Schule des Rades
Arnold Keyserling
Atlas des Rades
IV. Kosmogonie
2. Mesokosmos
Im Mesokosmos entstehen die Naturreiche als Verlust von Symmetrieachsen, also Vergrößerung der Freiheit. Das Kristall ist total symmetrisch. Die Pflanze verliert die Symmetrie oben und unten, im Baum Krone und Wurzel und alterniert zwischen Same und Gestalt. Das Tier verliert die zweite Achse, vorne ist Nahrungsaufnahme und hinten Ausscheidung. Es lebt im kosmischen Stoffwechsel von fressen und gefressen werden, zwischen Selbsterhaltung und Arterhaltung. Der Mensch verliert die letzte Symmetrie: links und rechts sind verschieden. Rechts ist das Wachen, links der Traum, rechts die Zeit und links der Raum. Doch diese Unterscheidung muss er bewusst vollziehen, sonst ist er ein falsches Tier.

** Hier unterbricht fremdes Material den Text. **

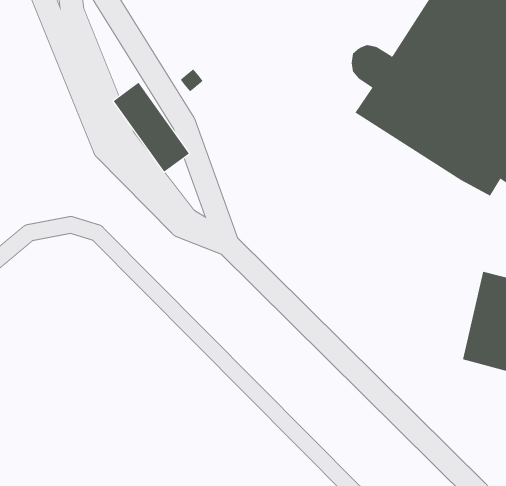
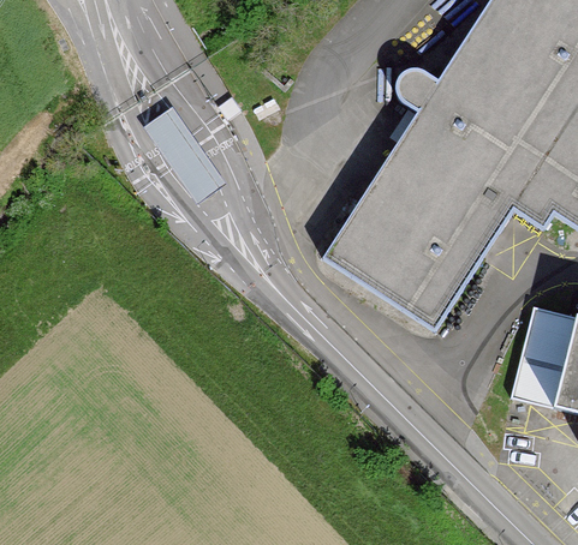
building: none -> [323,137,513,329]

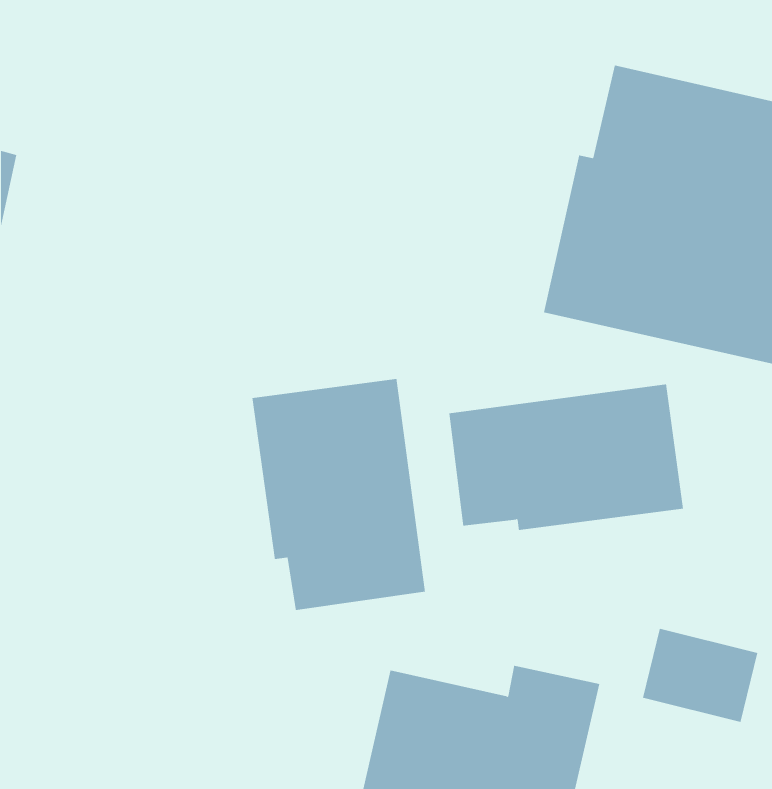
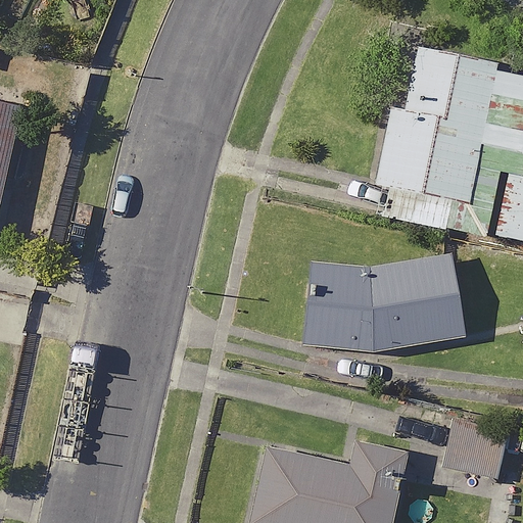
building: [252,378,426,611] -> none

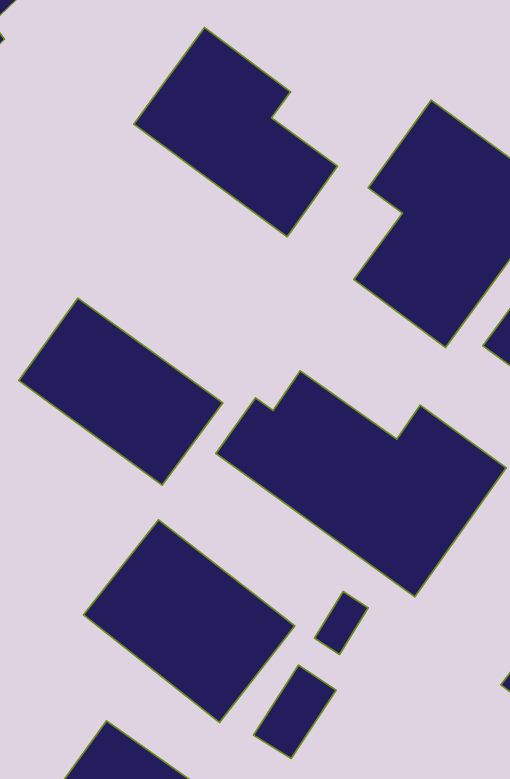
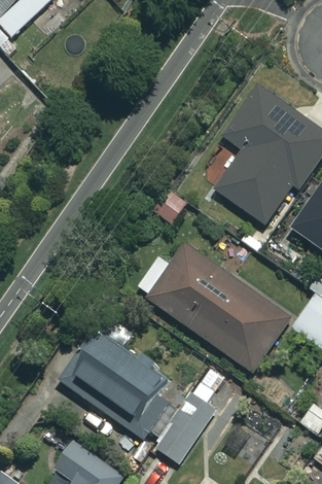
building: [134,27,338,237] -> none
building: [19,298,223,485] -> none

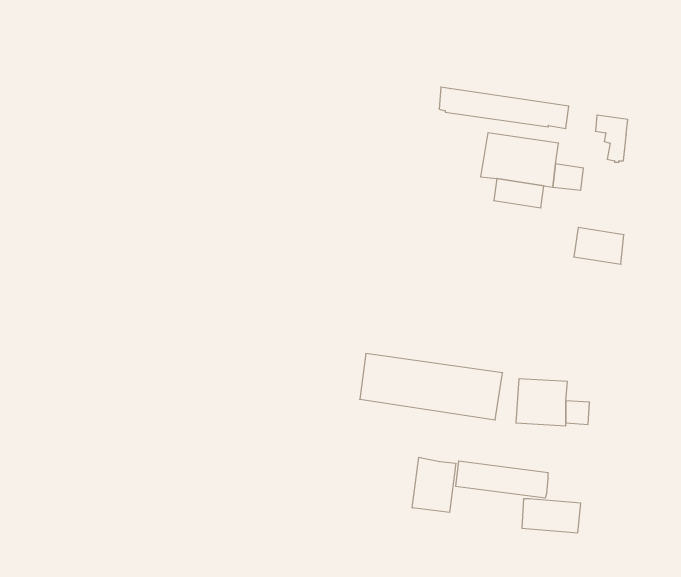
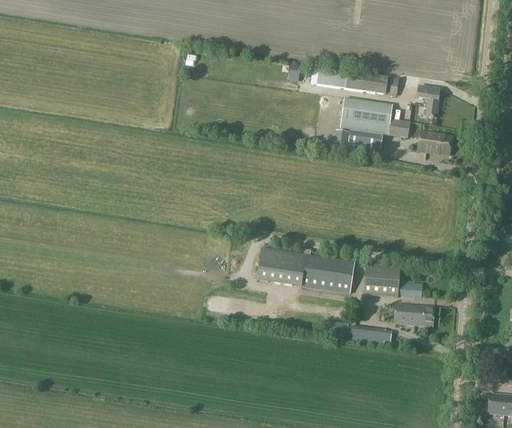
building: [574,227,624,264] -> [418,130,452,155]
building: [412,457,456,512] -> none
building: [522,499,581,533] -> [395,303,435,326]

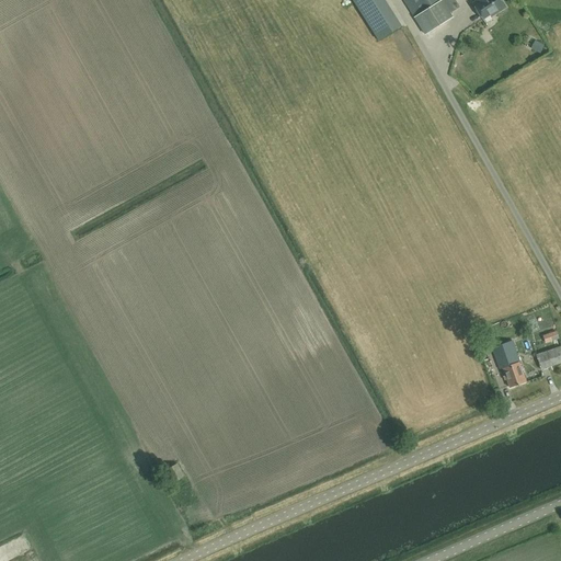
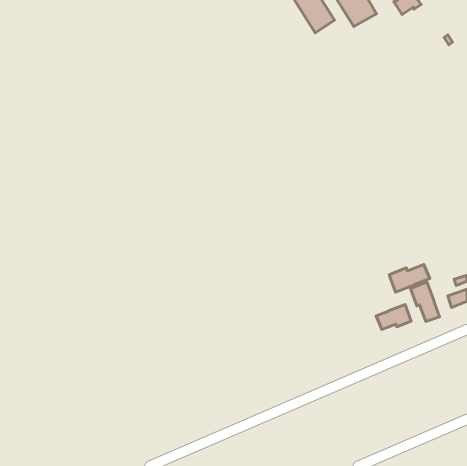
building: none -> [389,265,430,292]
building: none -> [376,305,411,329]

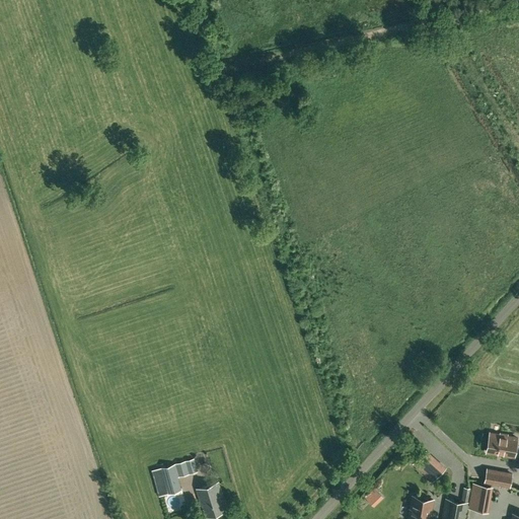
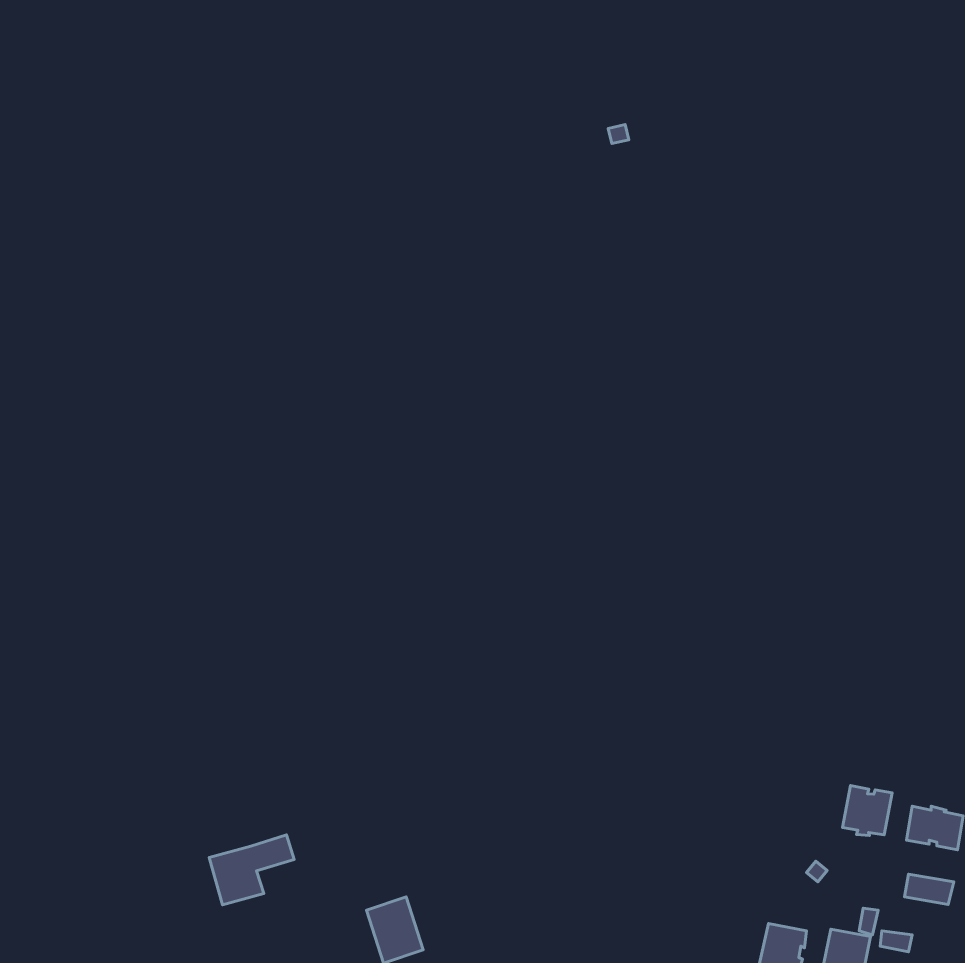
building: none -> [842,786,892,835]
building: [152,459,198,497] -> [209,835,294,905]

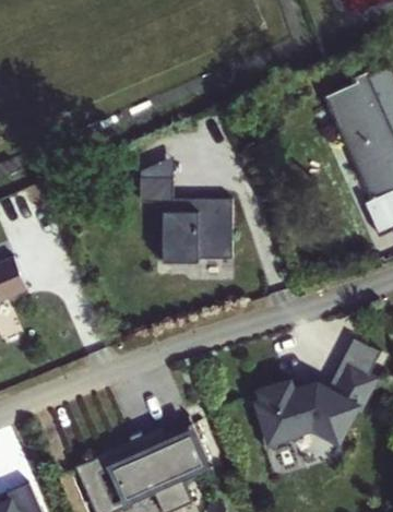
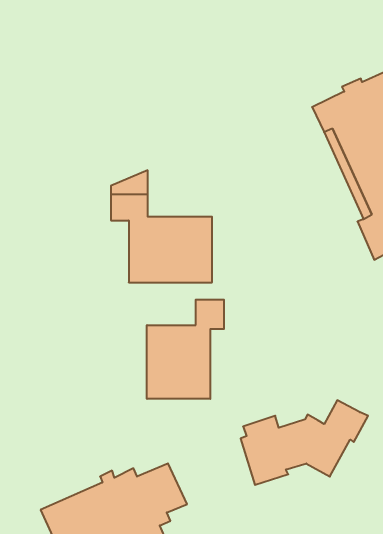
building: none -> [147,300,224,399]
building: [330,340,382,390] -> none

Die höchste Stufe ist die Große Singularität ohne Symmetrie und Gesetzlichkeit, doch als Subjekt, als Schöpfer, Erhalter und Begrenzer des Universums, als das Unerschöpfliche.
Der Mensch kann nur insoweit Subjekt werden, als er das Große Subjekt will und anpeilt. Ohne Gott bleibt sein Leben sinnlos.
Die Evolution vollzieht sich als Selbstorganisation über die drei Stufen der Attraktoren, findet aber ihre Erfüllung in der nullten Dimension. Gott offenbart sich in der Synchronizität des ewigen Augenblicks dem Strebenden, der seine Herkunft im Chi der Erdmitte begründet. Mit der Pflanze ist er in Kommunion über den Traum, mit dem Tier über die Reflexion, mit anderen Menschen über das Wachen und mit Gott über die Leere, in die die göttliche Fülle einfließt.